Sexual Harassment Personal Injury Questions

What actually constitutes sexual harassment?

In legal terms, sexual harassment is an unwelcome sexual advance or conduct on the job that creates an intimidating, hostile, or offensive work environment. Sexually harassing behavior can range from repeated offensive or belittling jokes to outright sexual assault.

I'm being sexually harassed at work. What should I do?

Tell the harasser to stop. Surprisingly often - some experts say up to 90% of the time - this works. When confronted directly, harassment is especially likely to end if it is at a fairly low level (i.e., off-color jokes, minor comments about your appearance or repeated requests for dates after you have said no). Clearly stating that you want the offensive behavior to stop is a crucial first step if you later choose to take more formal action against the harasser. Give serious thoughts to documenting what's going on by keeping a journal. Your case will be stronger if you can later prove that the harassment continued after you confronted the harasser.

What if the harassment does not stop even after I have confronted the harasser?

If the harasser has ignored your requests to stop or if you are uncomfortable talking to the harasser face-to-face, write a succinct letter demanding an end to the behavior and be sure to save a copy. If that does not end the harassment, escalate your complaint within the company. Check your company's employee handbook or personnel policies, or ask someone in the human resources department how to file a complaint.

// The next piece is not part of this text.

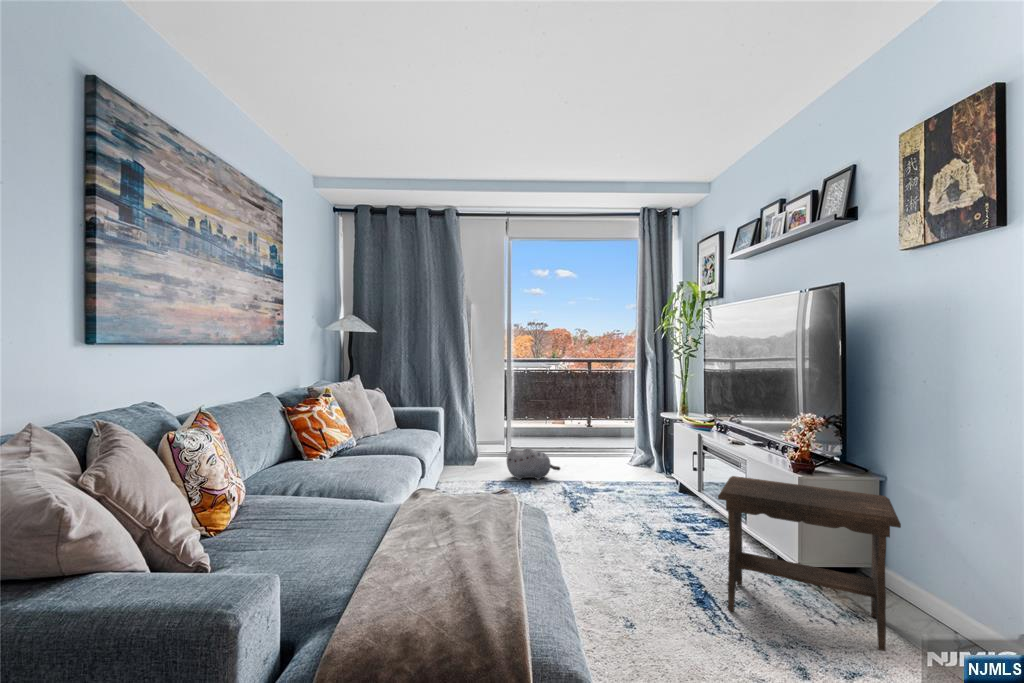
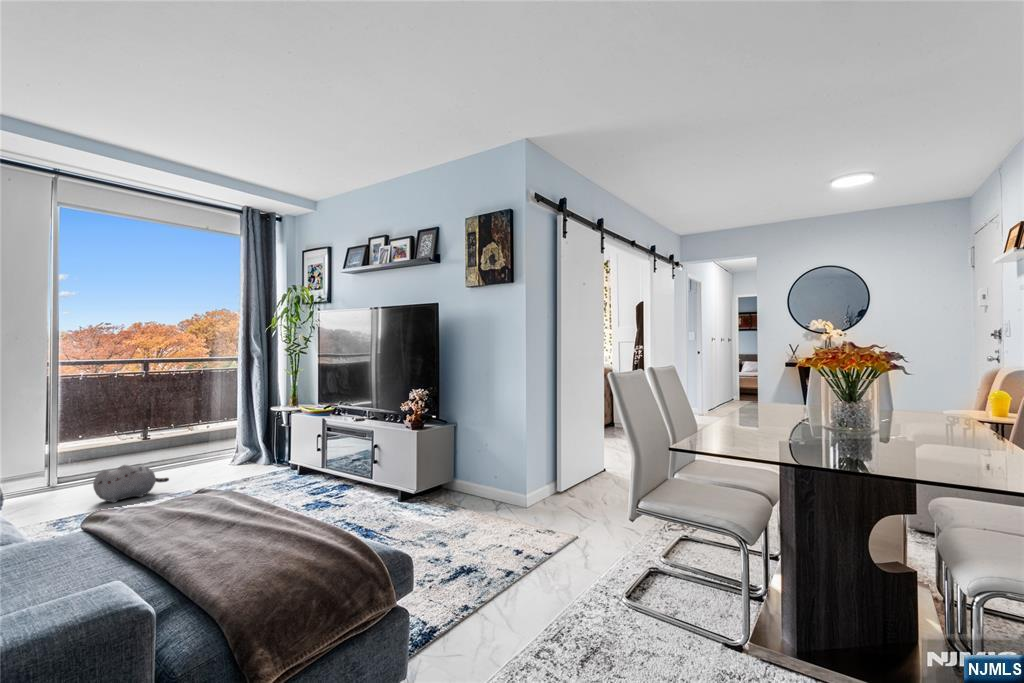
footstool: present [718,476,901,651] -> none [375,435,479,532]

Although you may be tempted to skip this step, don't give in to temptation. The U.S. Supreme Court has said that if an employee fails to use the company's internal complaint procedure to make the company aware of (and give the employer a chance to correct) the problem, one cannot later hold the company liable in a lawsuit for his or her harassment. If your company does not have a formal complaint procedure, you should still put the company on notice by telling your superior or sending a letter to a company executive.